Contextia is an open-source, on-device data loss prevention tool designed to detect and handle sensitive information such as API keys, tokens, and credentials before they are exposed to AI assistants. It aims to keep secrets out of AI surfaces by identifying and redacting them before they leave a user's environment, supporting privacy and security for individuals and teams working with AI models and coding agents.
The tool operates entirely on the user's device, making zero network requests and ensuring that secrets remain local. Contextia features an engine with 83 detectors for various types of secrets and can be deployed across multiple environments.

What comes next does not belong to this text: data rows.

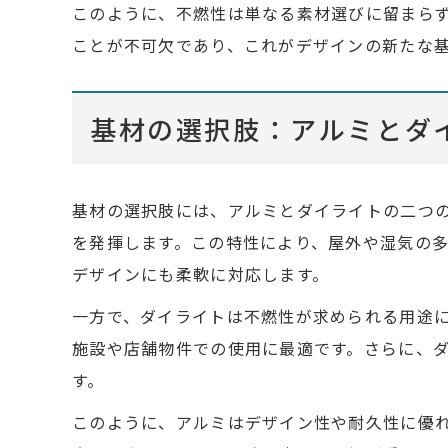
このように、不燃性は単なる素材選びに留まら
ことが不可欠であり、これがデザインの新たな
基材の選択肢：アルミとダ
基材の選択肢には、アルミとダイライトの二つ
を発揮します。この特性により、屋外や湿気の
デザインにも柔軟に対応します。
一方で、ダイライトは不燃性が求められる用途
施設や店舗物件での使用に最適です。さらに、
す。
このように、アルミはデザイン性や耐久性に優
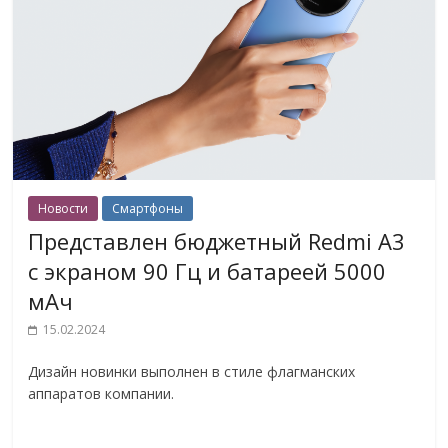
Новости
Смартфоны
Представлен бюджетный Redmi A3
с экраном 90 Гц и батареей 5000
мАч
15.02.2024
Дизайн новинки выполнен в стиле флагманских
аппаратов компании.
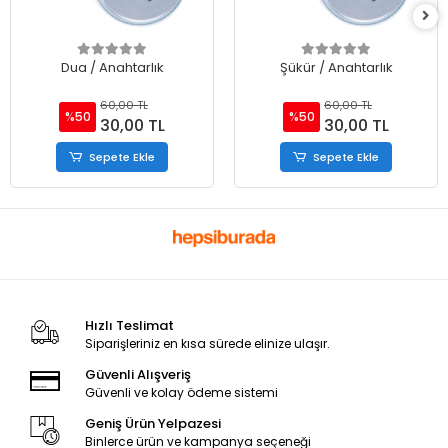
Dua / Anahtarlık
Şükür / Anahtarlık
60,00 TL
60,00 TL
%50
%50
30,00 TL
30,00 TL
Sepete Ekle
Sepete Ekle
Hızlı Teslimat
Siparişleriniz en kısa sürede elinize ulaşır.
Güvenli Alışveriş
Güvenli ve kolay ödeme sistemi
Geniş Ürün Yelpazesi
Binlerce ürün ve kampanya seçeneği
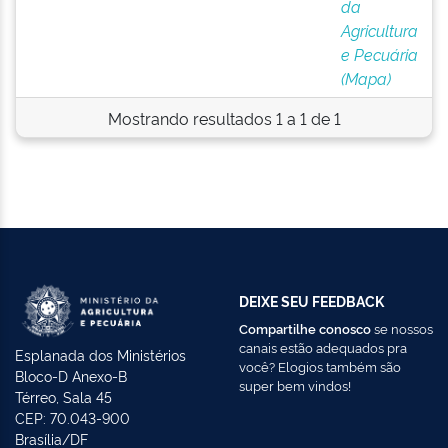
da
Agricultura
e Pecuária
(Mapa)
Mostrando resultados 1 a 1 de 1
DEIXE SEU FEEDBACK
Compartilhe conosco
se nossos
canais estão adequados pra
Esplanada dos Ministérios
você? Elogios também são
Bloco-D Anexo-B
super bem vindos!
Térreo, Sala 45
CEP: 70.043-900
Brasília/DF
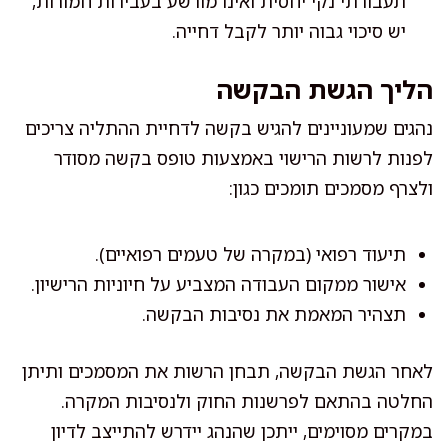
תעבורתי נקי יחסית ואינו מורשע בעבירות חמורות,
יש סיכוי גבוה יותר לקבל דחייה.
הליך הגשת הבקשה
נהגים שמעוניינים להגיש בקשה לדחיית ההתליה צריכים
לפנות לרשות הרישוי באמצעות טופס בקשה מסודר
ולצרף מסמכים תומכים כגון:
תיעוד רפואי (במקרה של טעמים רפואיים).
אישור ממקום העבודה המצביע על חיוניות הרישיון.
תצהיר המאמת את נסיבות הבקשה.
לאחר הגשת הבקשה, תבחן הרשות את המסמכים ותיתן
החלטה בהתאם לפרשנות החוק ולנסיבות המקרה.
במקרים מסוימים, ייתכן שהנהג יידרש להתייצב לדיון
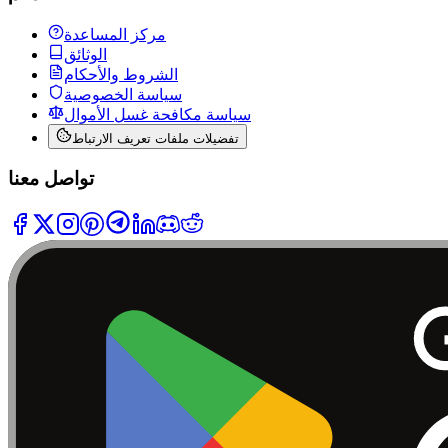
مركز المساعدة
الوثائق
الشروط والأحكام
سياسة الخصوصية
سياسة مكافحة غسل الأموال
تفضيلات ملفات تعريف الارتباط
تواصل معنا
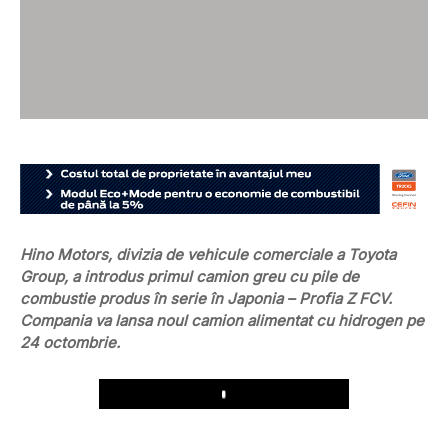
Hino Motors, divizia de vehicule comerciale a Toyota
Group, a introdus primul camion greu cu pile de
combustie produs în serie în Japonia – Profia Z FCV.
Compania va lansa noul camion alimentat cu hidrogen pe
24 octombrie.
Play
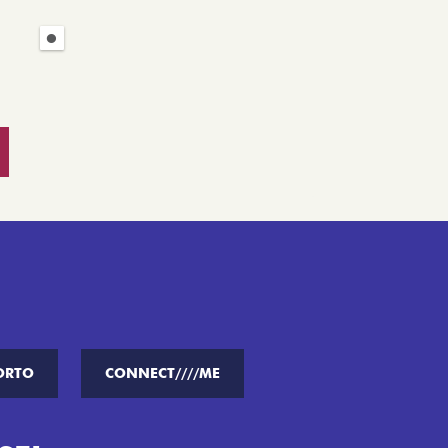
ORTO
CONNECT////ME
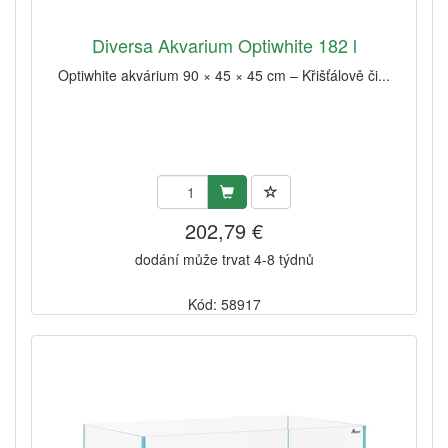
Diversa Akvarium Optiwhite 182 l
Optiwhite akvárium 90 × 45 × 45 cm – Křišťálově či...
202,79 €
dodání může trvat 4-8 týdnů
Kód: 58917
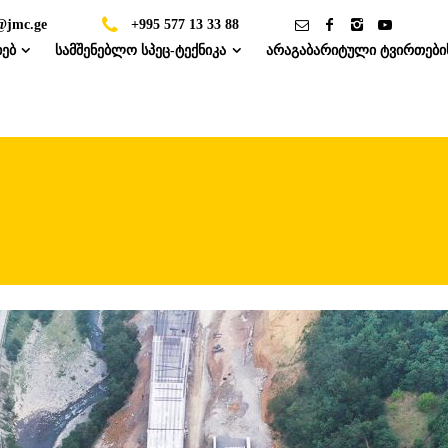
@jmc.ge
+995 577 13 33 88
ხებ
სამშენებლო სპეც-ტექნიკა
არაგაბარიტული ტვირთები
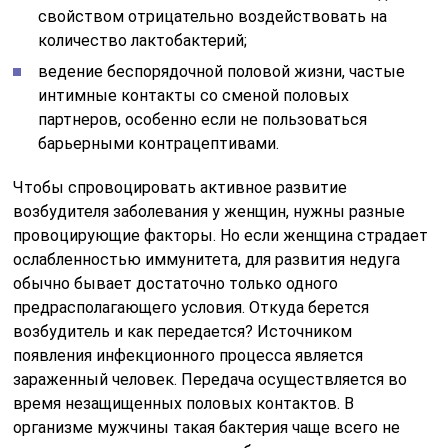
свойством отрицательно воздействовать на
количество лактобактерий;
ведение беспорядочной половой жизни, частые
интимные контакты со сменой половых
партнеров, особенно если не пользоваться
барьерными контрацептивами.
Чтобы спровоцировать активное развитие
возбудителя заболевания у женщин, нужны разные
провоцирующие факторы. Но если женщина страдает
ослабленностью иммунитета, для развития недуга
обычно бывает достаточно только одного
предрасполагающего условия. Откуда берется
возбудитель и как передается? Источником
появления инфекционного процесса является
зараженный человек. Передача осуществляется во
время незащищенных половых контактов. В
организме мужчины такая бактерия чаще всего не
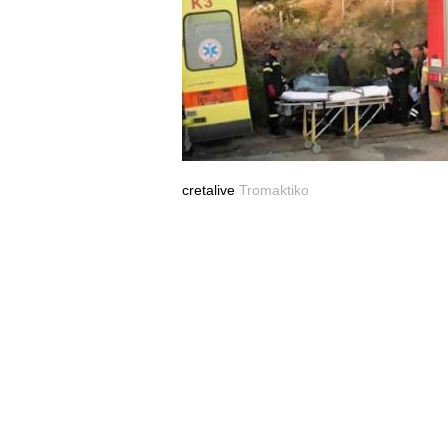
cretalive
Tromaktiko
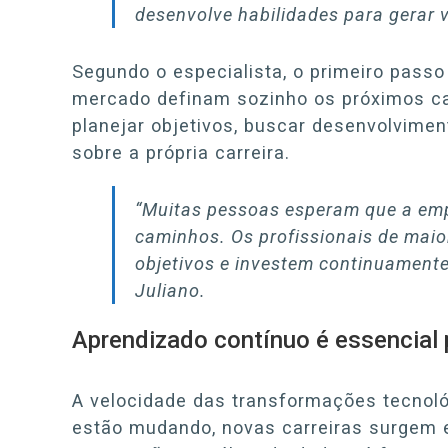
desenvolve habilidades para gerar v
Segundo o especialista, o primeiro passo
mercado definam sozinho os próximos cam
planejar objetivos, buscar desenvolvime
sobre a própria carreira.
“Muitas pessoas esperam que a emp
caminhos. Os profissionais de mai
objetivos e investem continuamente
Juliano.
Aprendizado contínuo é essencial p
A velocidade das transformações tecnoló
estão mudando, novas carreiras surgem e 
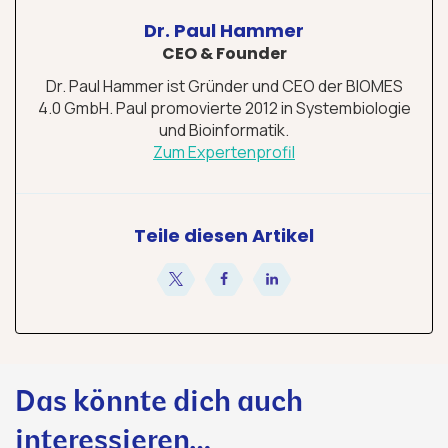
Dr. Paul Hammer
CEO & Founder
Dr. Paul Hammer ist Gründer und CEO der BIOMES
4.0 GmbH. Paul promovierte 2012 in Systembiologie
und Bioinformatik.
Zum Expertenprofil
Teile diesen Artikel
teilen
teilen
teilen
Das könnte dich auch
interessieren…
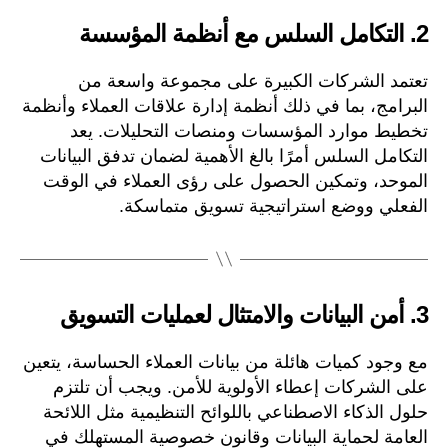
2.
التكامل السلس مع أنظمة المؤسسة
تعتمد الشركات الكبيرة على مجموعة واسعة من
البرامج، بما في ذلك أنظمة إدارة علاقات العملاء وأنظمة
تخطيط موارد المؤسسات ومنصات التحليلات. يعد
التكامل السلس أمرًا بالغ الأهمية لضمان تدفق البيانات
الموحد، وتمكين الحصول على رؤى العملاء في الوقت
الفعلي ووضع استراتيجية تسويق متماسكة.
3.
أمن البيانات والامتثال لعمليات التسويق
مع وجود كميات هائلة من بيانات العملاء الحساسة، يتعين
على الشركات إعطاء الأولوية للأمن. ويجب أن تلتزم
حلول الذكاء الاصطناعي باللوائح التنظيمية مثل اللائحة
العامة لحماية البيانات وقانون خصوصية المستهلك في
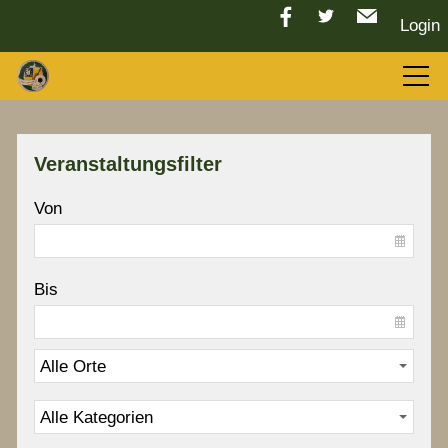
Login
Aktuelles
Veranstaltungsfilter
LGC 2026
Von
Sport
Bis
Tradition
Vorstand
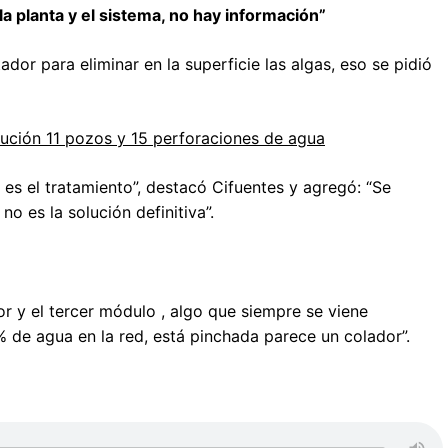
 planta y el sistema, no hay información”
ador para eliminar en la superficie las algas, eso se pidió
ución 11 pozos y 15 perforaciones de agua
 es el tratamiento”, destacó Cifuentes y agregó: “Se
o es la solución definitiva”.
or y el tercer módulo , algo que siempre se viene
% de agua en la red, está pinchada parece un colador”.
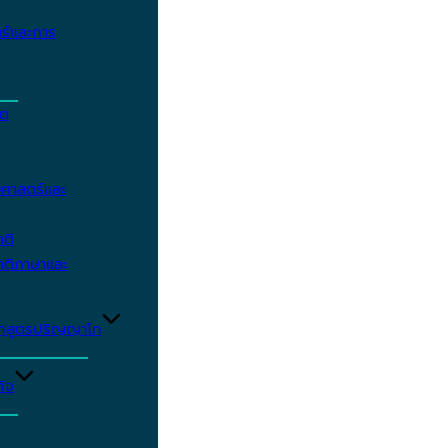
ร์และการ
ิต
ศาสตร์และ
าติ
าติภาษาและ
ักสูตรปริญญาโท
ิจ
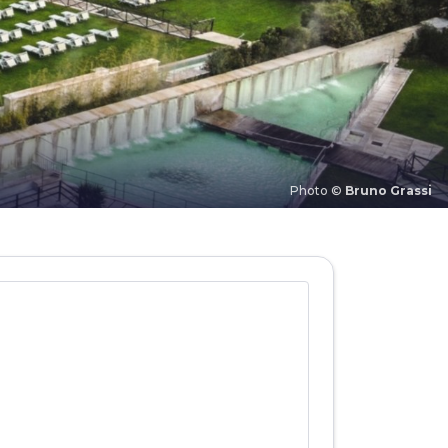
Photo ©
Bruno Grassi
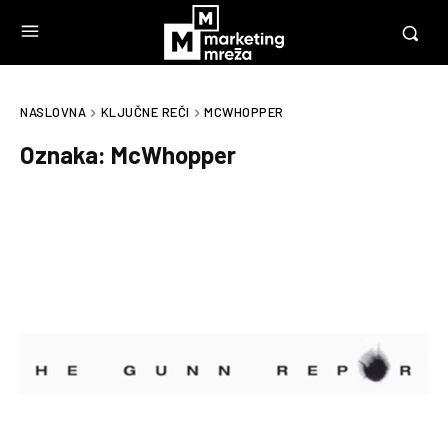
NASLOVNA
KLJUČNE REČI
MCWHOPPER
Oznaka:
McWhopper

It is available as a terminal CLI and a local AI-DLP proxy, allowing users to scan diffs or proxy any AI agent so that secrets are either redacted or blocked before transmission. There is also a Claude Code plugin that blocks prompts containing secrets natively, and a browser extension is in development, with submissions pending for the Chrome Web Store and Firefox Add-ons. The engine itself is embeddable in other tools via npm, offering flexibility for integration into different workflows.
For organizational use, Contextia can be managed through SentriKat, a security platform that provides centralized deployment, policy management, and audit logging of secret detection events. With SentriKat, teams can roll out Contextia across browsers and machines from a single console, set organization-wide rules for handling detected secrets, and maintain a searchable log for compliance and auditing purposes.
Contextia is distributed under the MIT license and is free to use forever. It does not require user accounts or telemetry, further supporting privacy. Installation is available via npm, and users can also build from source. The tool is suitable for privacy-conscious individuals, developers, and organizations seeking to prevent accidental leakage of sensitive information when interacting with AI systems.
In the Security & compliance platforms space, Contextia takes a focused approach. It focuses on preventing accidental leakage of API keys and credentials to AI assistants by detecting and redacting secrets locally. It is built as an open-source project for developers and security engineers using AI coding tools. Contextia is open source under the MIT license. Contextia is available on the web, the command line, and embeddable surfaces, and it can be self-hosted.
sbr0nch builds and maintains Contextia, and the product first shipped in 2026. Development happens publicly on GitHub with 65 commits in the last 90 days. PulseGate's similarity index finds few close equivalents — Contextia occupies a relatively distinct niche. Key capabilities include secret detection, redaction, and on-device processing.